Kolja Reichert geht durch einen Wald aus Bronze und findet ein Varieté

In einer frühen Arbeit umschlang Guiseppe Penone den Stamm eines Baumes und schloss die Augen. „Er wird sich der Umarmung erinnern“, nannte er das Werk voller Vertrauen. Penone wuchs auf dem Land auf, südlich von Turin. Die Natur ist für ihn das große Gedächtnis, in dem die Zeit langsamer schlägt. Bei Buchmann (Charlottenstraße 13, bis 27. 6.) ist gerade die erste Berliner Einzelausstellung des Künstlers zu sehen, der Ende der Sechziger als gerade 20-Jähriger die Arte Povera mitprägte und mehrfach auf Documenta und Biennale Venedig vertreten war. Wunderschön, wie sich Penone Strukturen aus der Natur anverwandelt und mit dem eigenen Körper verbindet. Im Zentrum der Ausstellung steht die Arbeit „Propagazione“ von 1995, ein Daumenabdruck, dessen Linien sich per Filzstift zu den Jahresringen eines Baumes auffächern. Hier sind die Ringe fortgeführt zu einer wandfüllenden Zeichnung von achteinhalb Metern Breite. Die Skulptur „Proiezione“ überführt das Konzept in den Raum: In einem Gestell aus Ästen hängen drei Teile einer Kegelform, an einen Projektor oder eine Schießvorrichtung erinnernd. In die Spitze ist wieder des Künstlers Fingerabdruck geprägt, der sich nach hinten wie in einer Explosionszeichnung plastisch auffächert. Guiseppe Penone ist kein Idealisierer. Der Zauber seiner Werke rührt aus einer vornehm Distanz wahrenden Mimesis: Die täuschend echten Äste sind aus oxidierter Bronze, wie auch das Kürbisblatt, in das der Künstler seine Nase drückte (Preise auf Anfrage).

Die närrischen Objekte, die Saâdane Afif unter dem Titel „Varieté“ bei Mehdi Chouakri (Invalidenstr. 117, bis 13. 6.) auf einer Bühne präsentiert, suchen ebenfalls Kontakt zu etwas, das außerhalb von ihnen liegt. Auch wenn sie weniger der Natur entsprungen sind als surrealistischen Fantasien.

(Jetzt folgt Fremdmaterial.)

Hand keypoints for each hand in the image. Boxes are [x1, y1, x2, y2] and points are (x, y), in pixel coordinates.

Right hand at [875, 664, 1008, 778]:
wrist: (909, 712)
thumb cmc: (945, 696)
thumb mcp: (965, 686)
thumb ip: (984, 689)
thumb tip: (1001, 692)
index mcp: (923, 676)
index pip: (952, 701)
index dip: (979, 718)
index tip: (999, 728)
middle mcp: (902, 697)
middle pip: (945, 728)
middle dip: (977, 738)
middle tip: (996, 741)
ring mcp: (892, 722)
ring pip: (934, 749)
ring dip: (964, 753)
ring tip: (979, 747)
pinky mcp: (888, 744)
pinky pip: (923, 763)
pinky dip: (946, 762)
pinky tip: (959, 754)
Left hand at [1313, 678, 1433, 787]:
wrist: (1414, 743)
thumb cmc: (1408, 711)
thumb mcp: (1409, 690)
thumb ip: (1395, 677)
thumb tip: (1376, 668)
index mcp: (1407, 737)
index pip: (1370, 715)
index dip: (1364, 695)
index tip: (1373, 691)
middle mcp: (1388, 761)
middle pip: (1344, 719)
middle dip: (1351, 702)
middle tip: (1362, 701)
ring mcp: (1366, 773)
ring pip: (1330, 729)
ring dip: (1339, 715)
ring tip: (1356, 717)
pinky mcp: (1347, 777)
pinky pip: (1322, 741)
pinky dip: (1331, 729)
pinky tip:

Ein weißer Kubus ruht da auf eckigen Füßchen, vier hintereinander sich verjüngende Kreisöffnungen locken ins Schwarz. Wie Ohren liegen Lautsprecherchen obenauf, aus denen Anti- Kriegslieder klingen, umgekehrt und verlangsamt, als nehme sich der weltverändernde Impetus in einem zähen Würgen selbst zurück (20 000 €). Ein Mikrofon überträgt das Ticken von zwölf Uhren aus einem Polyeder an einen Gitarrenverstärker, so dass es klingt wie marschierende Zeit. Schafft Penone Anmut und Konzentration, erzeugt Afif fortwährend flirrende Kommunikation, die nie zur Ruhe kommt. „Gesellschaft und Kunstsystem drängen heutzutage zur Subjektivierung“, sagt der Künstler. Dabei zählten doch Offenheit und Dialog.